Tetanus dapat menyerang bayi anak-anak bahkan orang dewasa, pada bayi penularan
disebabkan karena pemotongan tali pusat tanpa alat yang steril dan cara
tradisional dimana alat pemotong dibubuhi ramuan tradisional yang
terkontaminasi spora Kuman tetanus, sedangkan pada anak-anak dan orang dewasa
bisa terinfeksi karena luka yang kotor / luka Terkontaminasi spora Kuman tetanus.
Vaksin
DPT disuntikkan pada otot lengan atau paha sebanyak 0,5 mL secara
intramuskular. Vaksin ini tidak boleh diberikan kepada anak yang sedang sakit
berat atau menderita demam tinggi.( Hidayat, A : 2008)
Pemberian
vaksin DPT dilakukan 3 kali mulai bayai umur 2 bulan sampai 11 bulan, dengan
Interval 4 minggu, Imunisasi ini di berikan 3 kali karena pemberian pertama
Antibodi dalam tubuh masih sangat rendah, pemberian kedua mulai meningkat dan
pemberian ketisa diperoleh cukupan Antibodi.
b. Efek samping
DPT sering menyebabkan efek samping yang ringan seperti
demam ringan atau nyeri di tempat penyuntikan selama beberapa hari. Efek
samping tersebut terjadi karena adanya komponen pertusis di dalam vaksin. (Lisnawati,
Lilis : 2011)
3.
Imunisasi Campak
a. Fungsi
Imunisasi campak ditujukan untuk memberikan kekebalan aktif
terhadap penyakit Campak.Campak Mieasles / tubella, adalah penyakit Virus
akut yang di sebabkan oleh Virus campak, penyakit ini sangat Infeksius
menular sejak awal maqasa Prodromal sampai lebih kurang 4 hari setelah
munculnya Ruam.
b.

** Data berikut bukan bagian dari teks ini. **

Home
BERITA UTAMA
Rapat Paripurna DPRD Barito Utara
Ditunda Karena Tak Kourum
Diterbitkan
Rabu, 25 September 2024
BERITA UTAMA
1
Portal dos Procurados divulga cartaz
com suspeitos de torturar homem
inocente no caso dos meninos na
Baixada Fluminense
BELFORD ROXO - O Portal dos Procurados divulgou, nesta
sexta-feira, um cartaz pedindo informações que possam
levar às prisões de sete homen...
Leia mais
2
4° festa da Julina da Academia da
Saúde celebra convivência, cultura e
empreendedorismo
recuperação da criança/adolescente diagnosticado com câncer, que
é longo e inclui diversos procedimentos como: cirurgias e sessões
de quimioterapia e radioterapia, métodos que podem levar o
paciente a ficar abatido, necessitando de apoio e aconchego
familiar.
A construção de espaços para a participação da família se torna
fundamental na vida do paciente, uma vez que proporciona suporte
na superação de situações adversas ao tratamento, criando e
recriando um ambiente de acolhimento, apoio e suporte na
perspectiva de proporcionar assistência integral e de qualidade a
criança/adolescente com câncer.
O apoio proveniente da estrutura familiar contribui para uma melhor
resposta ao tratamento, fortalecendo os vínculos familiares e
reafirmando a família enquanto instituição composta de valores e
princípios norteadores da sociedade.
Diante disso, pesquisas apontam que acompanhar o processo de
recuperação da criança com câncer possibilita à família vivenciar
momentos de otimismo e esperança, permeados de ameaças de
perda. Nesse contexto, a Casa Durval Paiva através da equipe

Cara Pemberian dan Dosis
Pemberian vaksin
campak hanya diberikan satu kali dapat dilakukan pada umur 9 - 11 bulan,
dengan dosis 0,5 cc, sebelum disuntikkan, Vaksin Campak terlebih dahulu
dilarutkan dengan pelarut stteril yang telah tersedia yang berisi 5 ml cairan
pelarut, kemudian suntikan diberikan pada lengan kiri atas secara Subkutan.( Maryunani,
Anik : 2010).
c. Efek samping
Dapat mengalami demam dan kemerahan selama 3 hari yang dapat
terjadi 8 - 12 hari setelah divaksinasi.
4.
Imunisasi polio
a.
Fungsi
Merupakan inmunisasi yang bertujuan mencegah penyakit
Polomyelitis. Pemberian vaksin polio dapat dikombinasikan dengan vaksin DPT
terdapat 2 macam vaksin polio:
1) Mactivatet polio vaccine (IPU:
vaksin salk) mengandung virus polio yang telah di matikan dan diberikan melalui
suntikan.
2) Oral polio vaccine (OPV: vaksin
sabin). Mengandung vaksin hidup yang telah di lemahkan dan diberikan dalam
bentuk pil atau cairan.
Gaya
hidup dengan sanitasi yang kurang akan meningkatkan kemungkinan terserang
poliomyelitis, kebanyakan polio mielytis tidak menunjukan gejala apapun, akan
tetapi virus lebih menyarang dan menghancurkan sistem syaraf matorik, hal ini
menimbulkan hal kelemahan otot dan kelumpuhan (lumpuh layu akut) kelumpuhan
dimulai dengan gejala demam, nyeri otot dan kelumpuhan terjadi pada minggu
pertama sakit. Kematian bisa terjadi jika otot-otot pernafasan terinfeksi dan
tidak segera di tangani.
Faktor-faktor yang dapat menyebabkan terserang poliomyelitis antara lain
dikarenakan malnutrisi, kurangnya sanitasi lingkungan karena suntikan dan juga
virus bisa ditularkan melalui plasenta Ibu, sedangkan anti bodi yang di berikan
pasif melalui plasenta tidak dapat melindungi bayi adekuat.
Imunisasi
dasar polio diberikan 4 kali (polio I, II, III, IV) dengan interval tidak
kurang dari 4 minggu. Imunisasi polio ulangan di berikan 1 Tahun setelah
imunisasi polio IV, kemudian Pasa saat masuk SD (5 - 6 Tahun) pada saat
meninggalkan SD (12 Tahun). Vaksin ini diberikan sebanyak 2 tetes (0,1 ml),
langsung kemulut anak / dengan menggunakan sendok yang berisi air gula. Setiap
membuka vial baru harus menggunakan penetes (dropper) yang baru harus, cara
pemberian :
1) Orangtua memegang bayi dengan kepala
di sangga dan dimiringkan kebelakang.
2) Mulut bayai dibuka hati-hati
menggunakan ibu jari / dengan menekan pipi bayi dengan jari-jari.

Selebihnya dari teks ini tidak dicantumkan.